Introduction: Knowledge about the factors that contribute to the correctional officer's (CO) mental health and well-being, or best practices for improving the mental health and well-being of COs, have been hampered by the dearth of rigorous longitudinal studies. In the current protocol, we share the approach used in the Canadian Correctional Workers' Well-being, Organizations, Roles and Knowledge study (CCWORK), designed to investigate several determinants of health and well-being among COs working in Canada's federal prison system.
Methods and analysis: CCWORK is a multiyear longitudinal cohort design (2018-2023, with a 5-year renewal) to study 500 COs working in 43 Canadian federal prisons. We use quantitative and qualitative data collection instruments (ie, surveys, interviews and clinical assessments) to assess participants' mental health, correctional work experiences, correctional training experiences, views and perceptions of prison and prisoners, and career aspirations. Our baseline instruments comprise two surveys, one interview and a clinical assessment, which we administer when participants are still recruits in training. Our follow-up instruments refer to a survey, an interview and a clinical assessment, which are conducted yearly when participants have become COs, that is, in annual 'waves'.

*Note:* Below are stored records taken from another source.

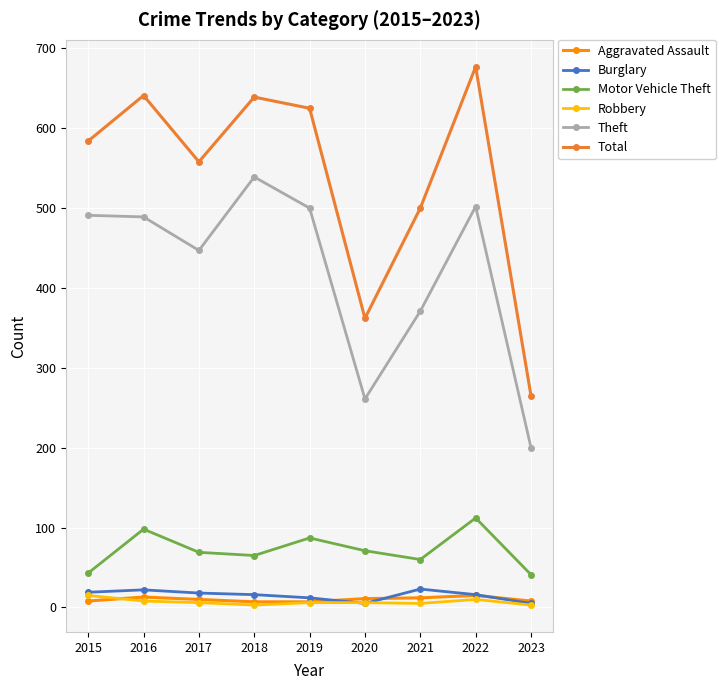

What is the difference between the Burglary values at 2022 and 2021?

7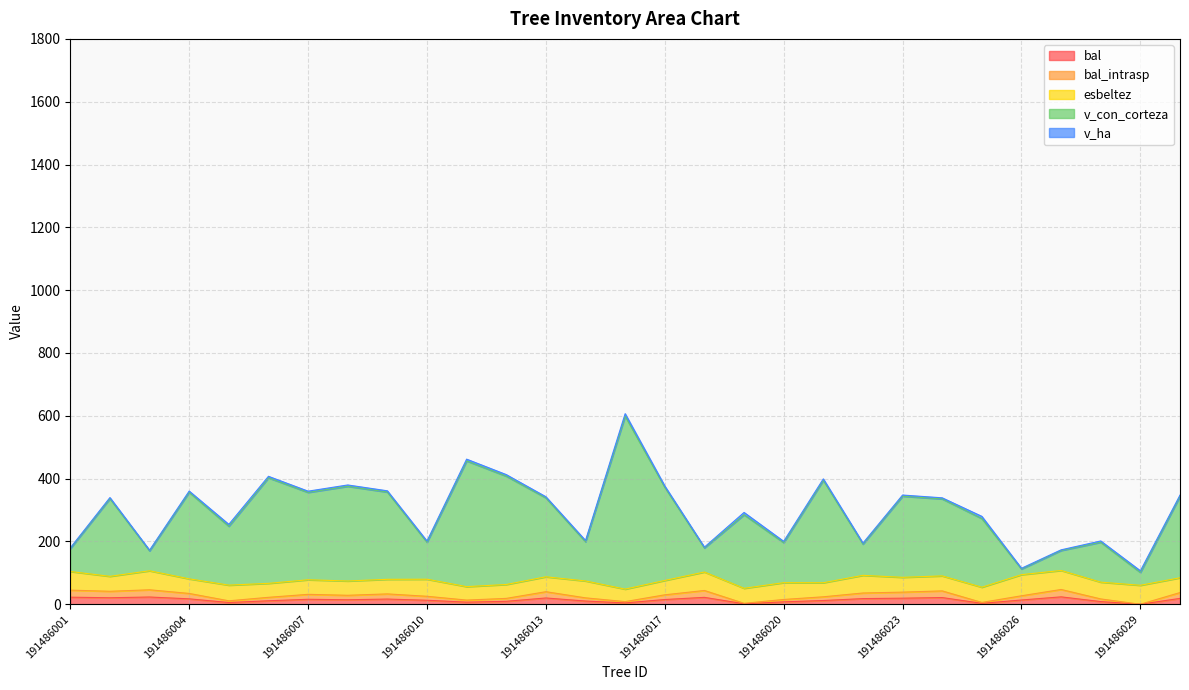

At which category does bal_intrasp reach its first local peak?

191486003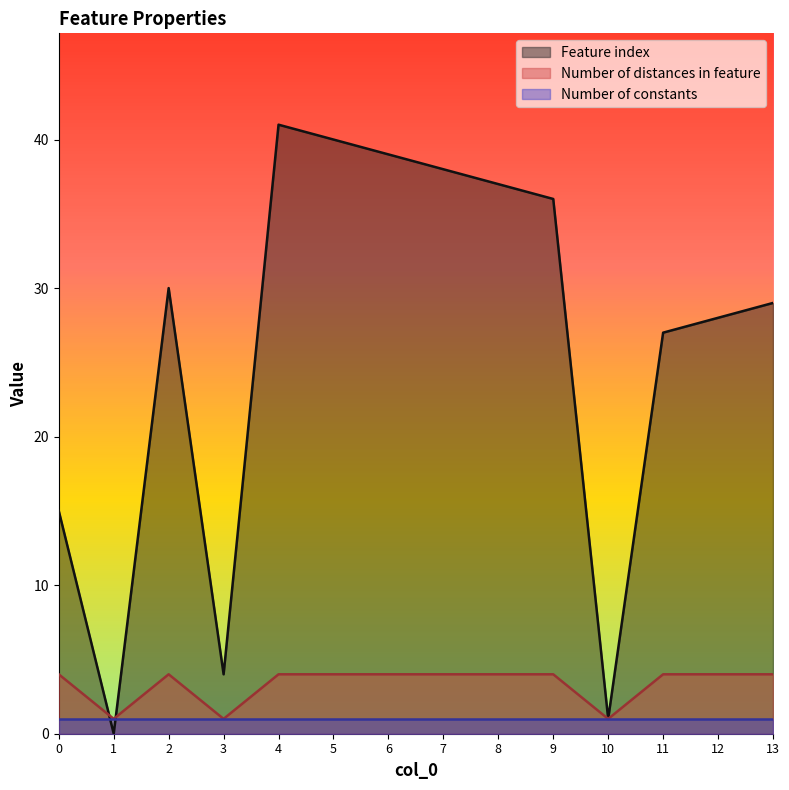

What is the maximum value shown in the chart?

41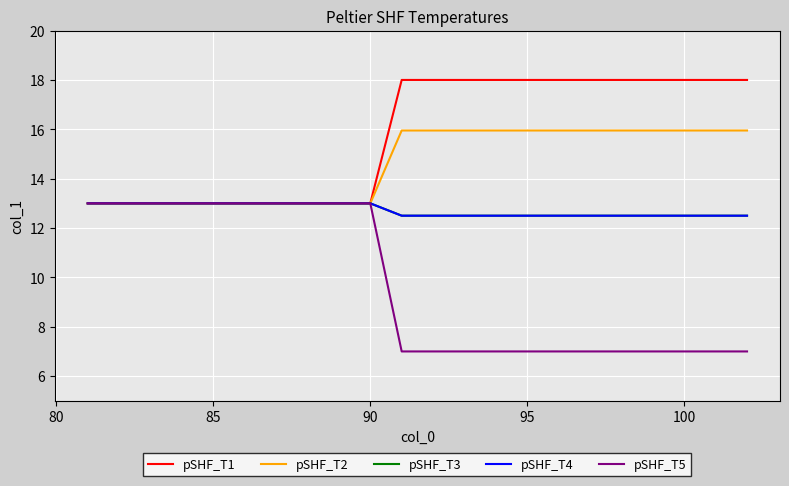

How many lines are shown in the chart?

5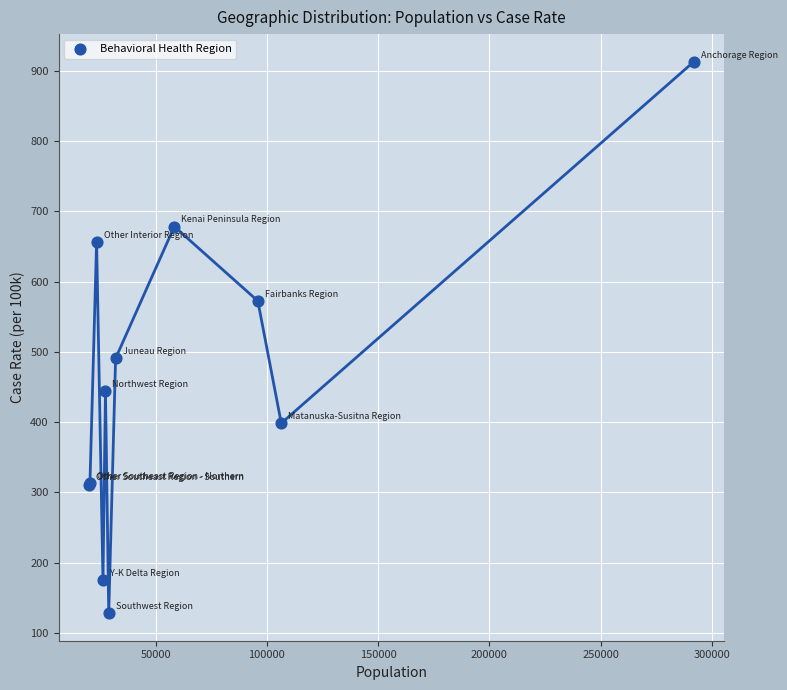

What Y value in the scatter plot is closest to 520?

490.8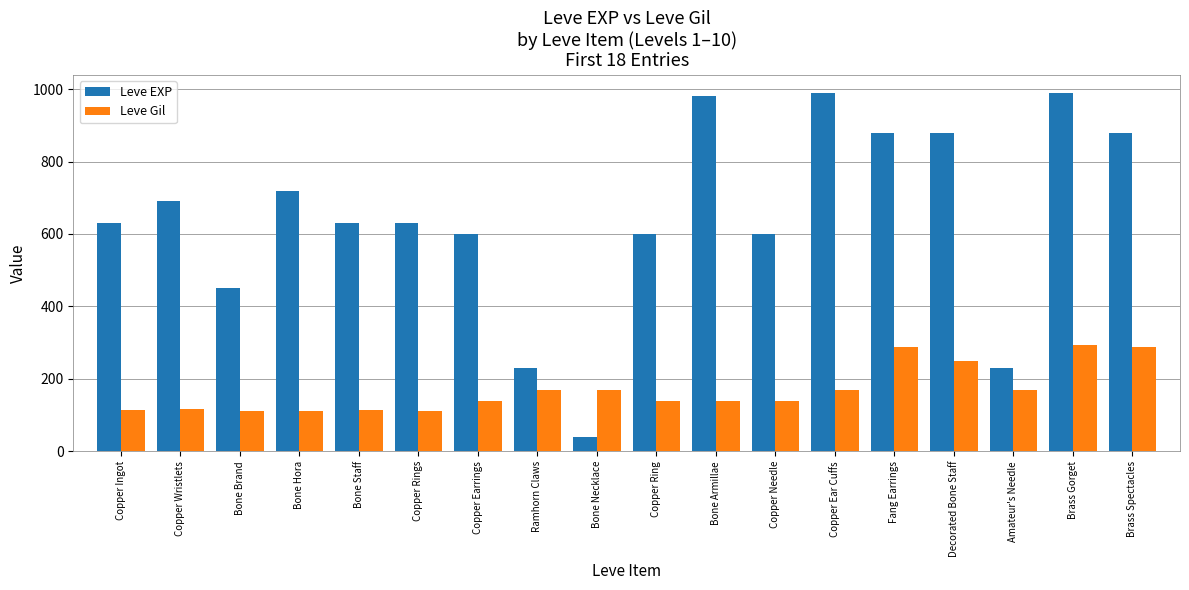

Rank the series by their average value, from lowest to highest.

Leve Gil, Leve EXP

Ethics and dissemination: CCWORK has received approval from the Research Ethics Board of the Memorial University of Newfoundland (File No. 20190481). Participation is voluntary, and we will keep all responses confidential. We will disseminate our research findings through presentations, meetings and publications (e.g., journal articles and reports). Among CCWORK's expected scientific contributions, we highlight a detailed view of the operational, organizational and environmental stressors impacting CO mental health and well-being, and recommendations to prison administrators for improving CO well-being.
Keywords: anxiety disorder; cohort; correctional officer; depression; longitudinal; mental health disorder; occupational stress injuries (OSIs); occupations; organisations; panic disorder; posttraumatic stress disorder (PTSD); posttraumatic stress injuries (PTSI); prison; public safety personnel (PSP); stressors; training; well-being.